Frankfurt am Main – Die Ukraine ist aus russischer Sicht ein Verräter. Der muss eliminiert werden. So erklärt der Politikwissenschaftler Shekhovtsov die Haltung des Regimes von Präsident Wladimir Putin im seit drei Jahren andauernden Ukraine-Krieg. Ein Gespräch über Putins Ziele,
Herr Shekhovtsov, wir sehen in Westeuropa derzeit eine ganze Serie an Verletzungen von Luftraum und Territorialhoheit durch Russland. Was ist das?
Anton Shekhovtsov: Für mich sieht das wie psychologische Kriegsführung gegen diejenigen Länder aus, die die Ukraine unterstützen. Es gab solche Vorfälle in Rumänien, Polen und den baltischen Staaten, nicht aber in der Slowakei oder Ungarn. Die Russen haben auch gesagt, dass sie keine Ziele in Polen hatten. Sie haben also keine Stützpunkte, Anlagen oder Gebäude angegriffen. Das Hauptziel Russlands ist es, die Unterstützung für die Ukraine zu untergraben. Die Russen scheinen die Emotionen und Ängste der Bevölkerung zu nutzen, um ihre Regierungen davon zu überzeugen, die Unterstützung für die Ukraine aufzugeben. Auch als russische Kampfflugzeuge den estnischen Luftraum verletzt haben, hatten die keine militärischen Ziele. Ziel war es, psychologischen Druck auszuüben.
Kein Schritt Richtung Frieden: Das Treffen von US-Präsident Donald Trump mit Wladimir Putin in Alaska. © Julia Demaree Nikhinson/dpaPutins Ziel im Ukraine-Krieg: Die NATO spalten, den Feind schwächen
So etwas kann aber auch nach hinten losgehen.
Das haben wir aber noch nicht gesehen. Und jetzt ist die NATO uneinig darüber, wie sie auf diese Verstöße reagieren soll. Drohnen kann man einfach abschießen. Bei Jets ist das anders. Wenn man seinen Feind in einem kinetischen Kampf nicht besiegen kann, sorgt man dafür, dass sich der Feind spaltet. Und das ist eines der Ziele Russlands.
Russland arbeitet auf sehr vielen Ebenen. Lässt sich dieser Fluss denn systematisch erfassen?

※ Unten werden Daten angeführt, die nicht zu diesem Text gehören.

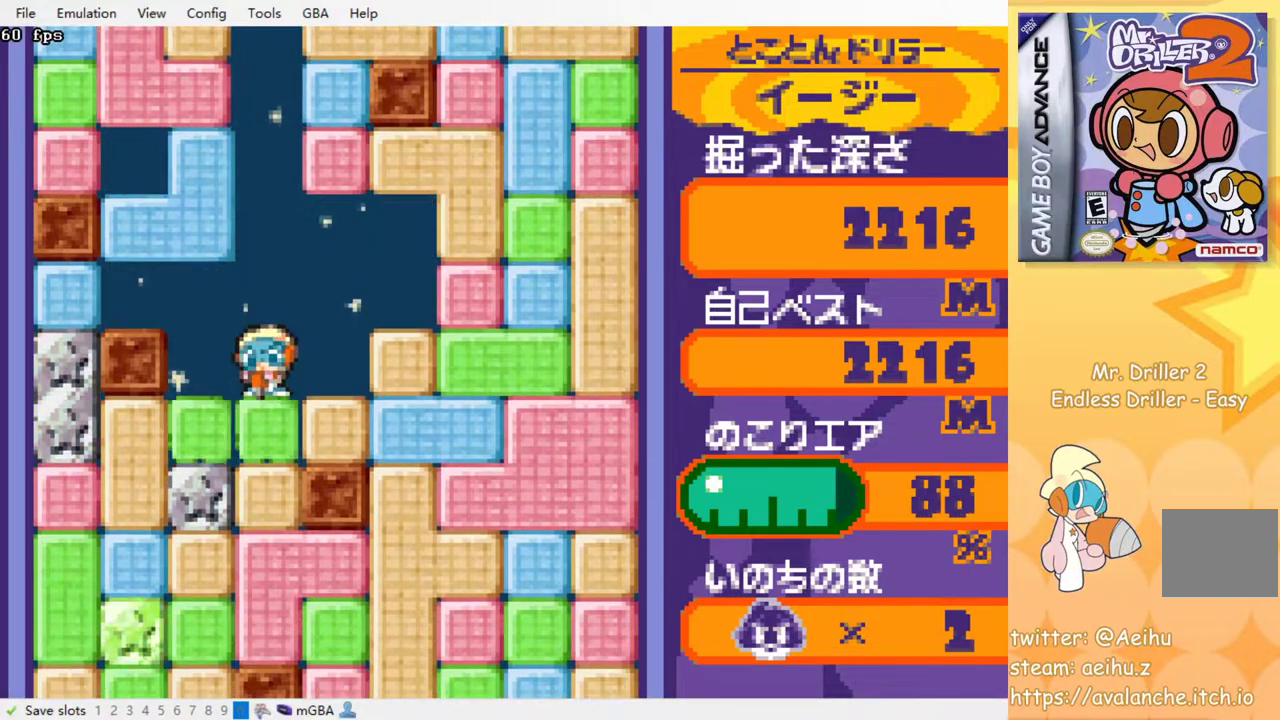
{"buttons": ["SQUARE"], "events": [[50, "SQUARE", "up"], [117, "SQUARE", "down"], [200, "SQUARE", "up"], [267, "SQUARE", "down"], [367, "SQUARE", "up"], [417, "SQUARE", "down"]]}
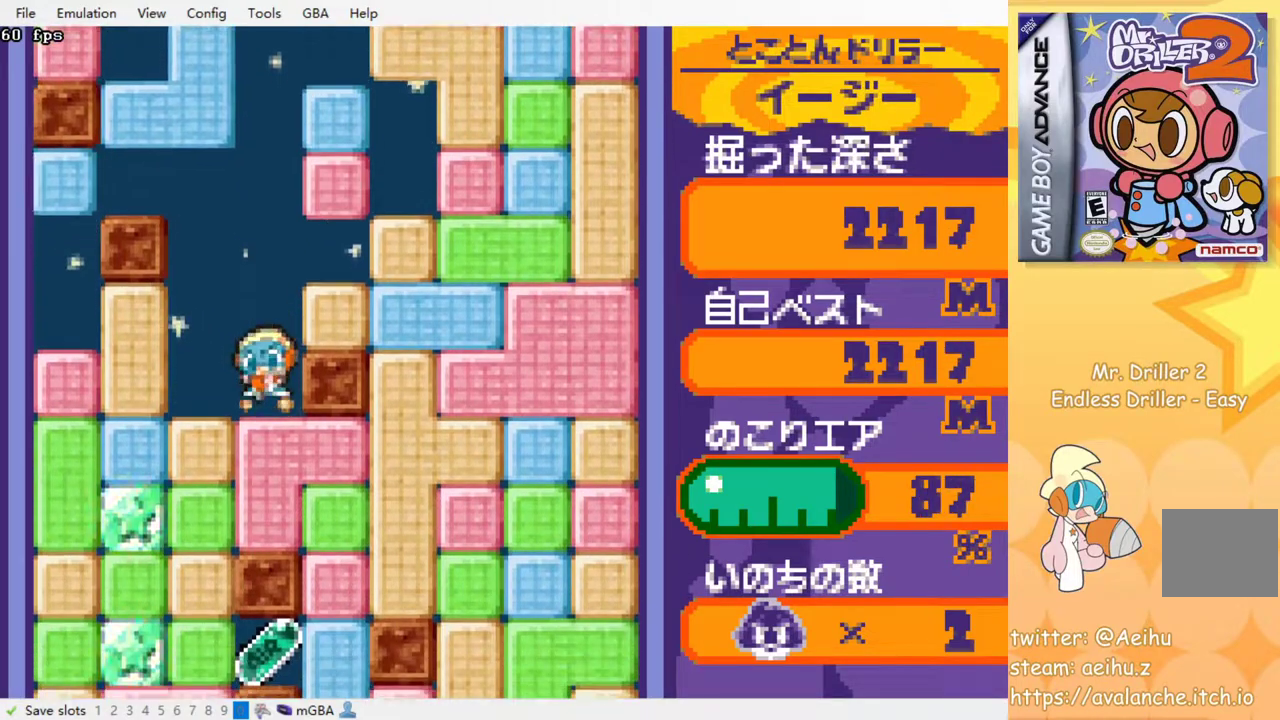
{"buttons": ["DPAD_RIGHT"], "events": [[33, "SQUARE", "up"], [100, "SQUARE", "down"], [200, "SQUARE", "up"], [483, "DPAD_RIGHT", "down"]]}
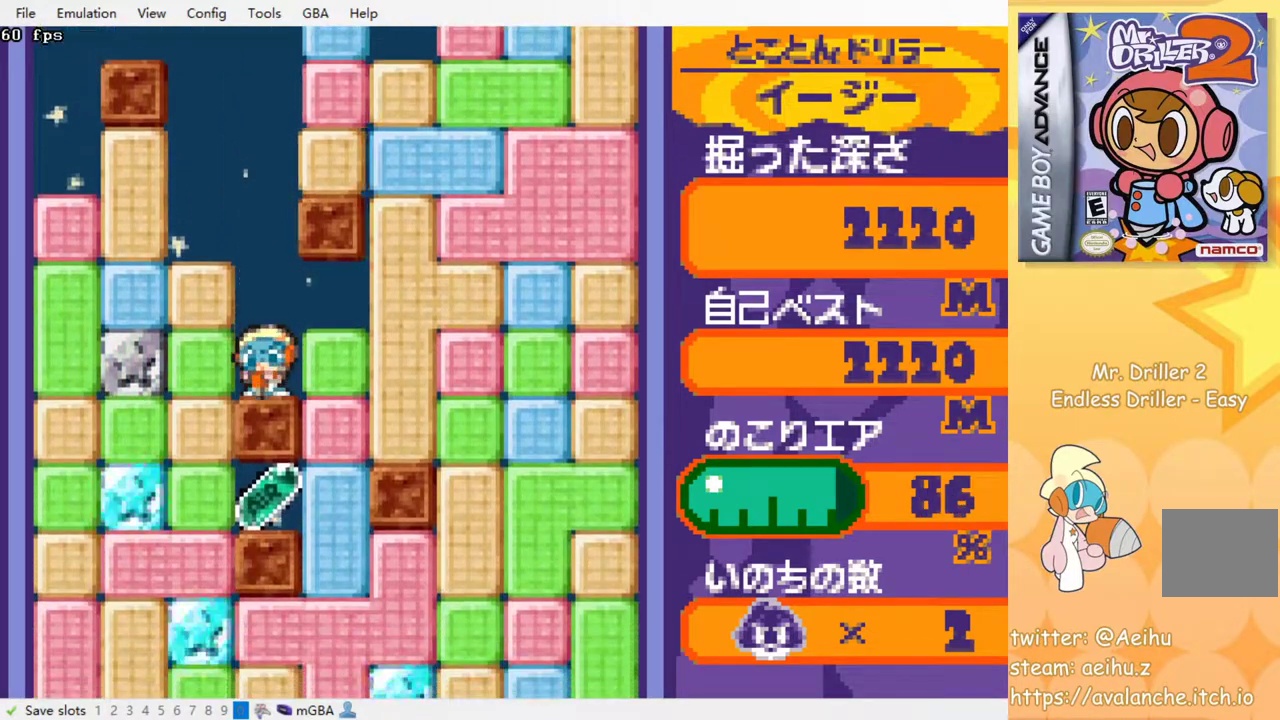
{"buttons": ["SQUARE", "DPAD_DOWN"], "events": [[50, "SQUARE", "down"], [183, "SQUARE", "up"], [333, "DPAD_DOWN", "down"], [333, "DPAD_RIGHT", "up"], [400, "SQUARE", "down"]]}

Die Narrative, die Russland im Ukraine-Krieg bedient, lassen sich in zwei Felder unterteilen: strategische und taktische. Strategische Narrative sind solche, woran die russischen Behörden tatsächlich glauben. Sie glauben zum Beispiel, dass der Westen eine Bedrohung für Russland darstellt. Sie glauben, dass die westliche Demokratie und die westlichen Werte eine Bedrohung darstellen. Sie sagen ja auch: Wir sind die wahren Vertreter westlicher Werte. Sie glauben auch, dass der größte Teil der Ukraine Teil der russischen Zivilisation ist. Und dann gibt es taktische Erzählungen, die dazu dienen, die strategischen Erzählungen zu stärken, oder einfach nur Störfaktoren sind. Zum Beispiel, dass die Ukraine eine Art Nazi-Regime sei. Gleichzeitig haben sie die taktische Erzählung, die besagt, dass die Ukraine keine Ideologie habe. Die Ukraine sei einfach nichts. Man kann aber nicht beides sein: Entweder ist man ein Nazi-Regime oder man hat keine Ideologie.
Entweder ist man ein Nazi-Regime oder man hat keine Ideologie.

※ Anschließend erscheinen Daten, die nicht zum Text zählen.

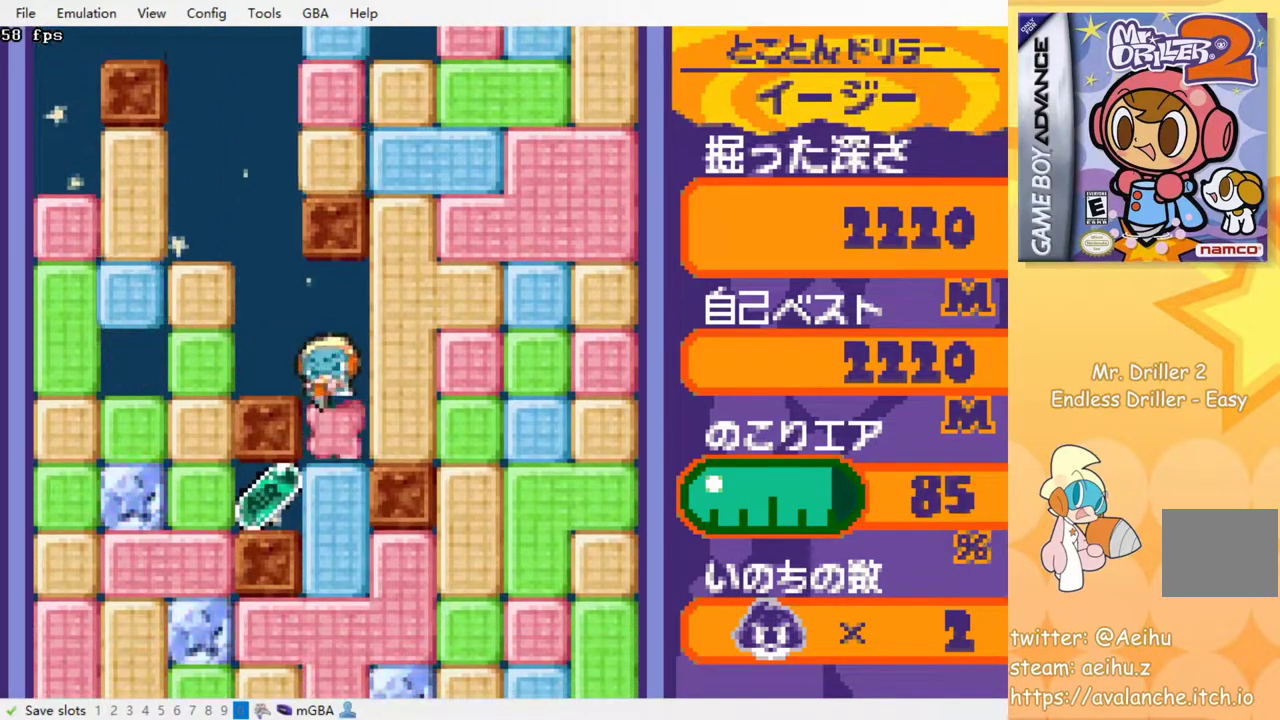
{"buttons": ["DPAD_LEFT"], "events": [[17, "SQUARE", "up"], [200, "SQUARE", "down"], [317, "SQUARE", "up"], [500, "DPAD_DOWN", "up"], [500, "DPAD_LEFT", "down"]]}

Dieses Nazi-Narrativ geht auf die frühe Sowjetzeit zurück. Das wirft die Fragen auf, ob Russland denn jemals wirklich akzeptiert hat, dass die Ukraine nicht Russland ist und seit wann Russland diesen Krieg geplant hat.
Es ist die russische Führung, die ein Problem damit hat. Aber es ist eine Sache, ein Problem zu sehen und eine andere, etwas dagegen zu tut. Manchmal hat man zwar Ideen, aber wenn man nicht über die Ressourcen verfügt, um diese umzusetzen, tut man es nicht. Aber irgendwann dachten sie: Ja, wir haben genug Geld, wir haben genug Einfluss auf die europäischen Länder. Irgendwann dachten sie also: Versuchen wir es.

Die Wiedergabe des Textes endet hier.